#### Provided data

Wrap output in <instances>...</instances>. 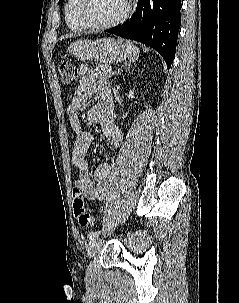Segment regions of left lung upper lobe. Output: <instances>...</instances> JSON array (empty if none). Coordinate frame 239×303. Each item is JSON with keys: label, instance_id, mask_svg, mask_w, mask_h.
Wrapping results in <instances>:
<instances>
[{"label": "left lung upper lobe", "instance_id": "left-lung-upper-lobe-1", "mask_svg": "<svg viewBox=\"0 0 239 303\" xmlns=\"http://www.w3.org/2000/svg\"><path fill=\"white\" fill-rule=\"evenodd\" d=\"M62 2H63V0H60V1H59V3H62Z\"/></svg>", "mask_w": 239, "mask_h": 303}]
</instances>
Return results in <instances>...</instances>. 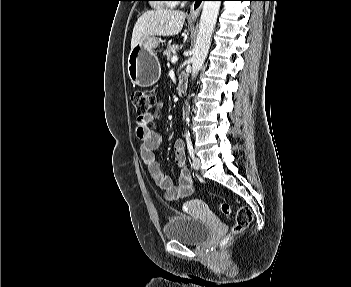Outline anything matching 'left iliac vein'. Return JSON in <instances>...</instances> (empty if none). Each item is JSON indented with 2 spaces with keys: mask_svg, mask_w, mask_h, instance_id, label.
Masks as SVG:
<instances>
[{
  "mask_svg": "<svg viewBox=\"0 0 351 287\" xmlns=\"http://www.w3.org/2000/svg\"><path fill=\"white\" fill-rule=\"evenodd\" d=\"M192 166L195 170H199L200 169V166H201V162H200V159L196 156L193 157V160H192Z\"/></svg>",
  "mask_w": 351,
  "mask_h": 287,
  "instance_id": "4c4485c4",
  "label": "left iliac vein"
}]
</instances>
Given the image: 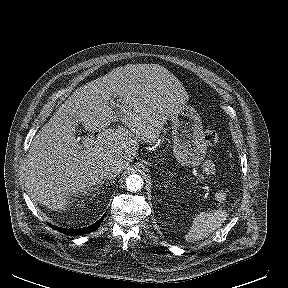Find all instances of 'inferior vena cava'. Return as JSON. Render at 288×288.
<instances>
[{"label": "inferior vena cava", "instance_id": "1", "mask_svg": "<svg viewBox=\"0 0 288 288\" xmlns=\"http://www.w3.org/2000/svg\"><path fill=\"white\" fill-rule=\"evenodd\" d=\"M120 171H122V164L120 162L104 163L97 169L99 177L108 180L115 178Z\"/></svg>", "mask_w": 288, "mask_h": 288}]
</instances>
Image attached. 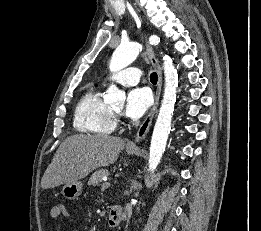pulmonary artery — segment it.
Returning a JSON list of instances; mask_svg holds the SVG:
<instances>
[{"instance_id": "obj_1", "label": "pulmonary artery", "mask_w": 261, "mask_h": 231, "mask_svg": "<svg viewBox=\"0 0 261 231\" xmlns=\"http://www.w3.org/2000/svg\"><path fill=\"white\" fill-rule=\"evenodd\" d=\"M124 86L136 85L140 80V71L137 67H126L113 77Z\"/></svg>"}]
</instances>
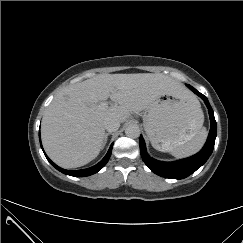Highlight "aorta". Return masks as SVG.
Listing matches in <instances>:
<instances>
[{"instance_id":"762f6f07","label":"aorta","mask_w":243,"mask_h":243,"mask_svg":"<svg viewBox=\"0 0 243 243\" xmlns=\"http://www.w3.org/2000/svg\"><path fill=\"white\" fill-rule=\"evenodd\" d=\"M125 134L130 138H137L140 135V129L137 125H129L125 129Z\"/></svg>"}]
</instances>
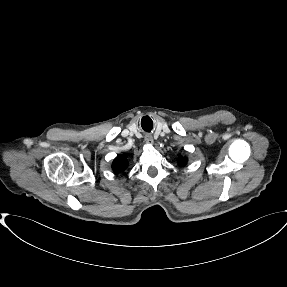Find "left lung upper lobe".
<instances>
[{
  "mask_svg": "<svg viewBox=\"0 0 287 287\" xmlns=\"http://www.w3.org/2000/svg\"><path fill=\"white\" fill-rule=\"evenodd\" d=\"M178 161H179L180 166H183L187 163V160L183 158L182 156H179Z\"/></svg>",
  "mask_w": 287,
  "mask_h": 287,
  "instance_id": "obj_1",
  "label": "left lung upper lobe"
}]
</instances>
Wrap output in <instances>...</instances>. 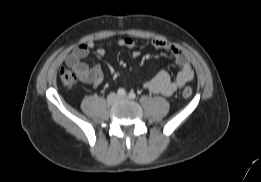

########

## Prompt
Rewrite the records, starting at the line that contains "masks as SVG." and ending at the last line of the records, with "Highlight" changed to "Outline" and everything else the same. Give only those lines, without the pictures.

## The solution
Outline "aorta". Return masks as SVG.
Listing matches in <instances>:
<instances>
[{"instance_id":"762f6f07","label":"aorta","mask_w":243,"mask_h":243,"mask_svg":"<svg viewBox=\"0 0 243 243\" xmlns=\"http://www.w3.org/2000/svg\"><path fill=\"white\" fill-rule=\"evenodd\" d=\"M125 134L130 138H137L140 135V129L137 125H129L125 129Z\"/></svg>"}]
</instances>
Find "left lung upper lobe".
<instances>
[{
  "mask_svg": "<svg viewBox=\"0 0 287 287\" xmlns=\"http://www.w3.org/2000/svg\"><path fill=\"white\" fill-rule=\"evenodd\" d=\"M178 161H179L180 166H183L187 163V160L183 158L182 156H179Z\"/></svg>",
  "mask_w": 287,
  "mask_h": 287,
  "instance_id": "obj_1",
  "label": "left lung upper lobe"
}]
</instances>
Wrap output in <instances>...</instances>. 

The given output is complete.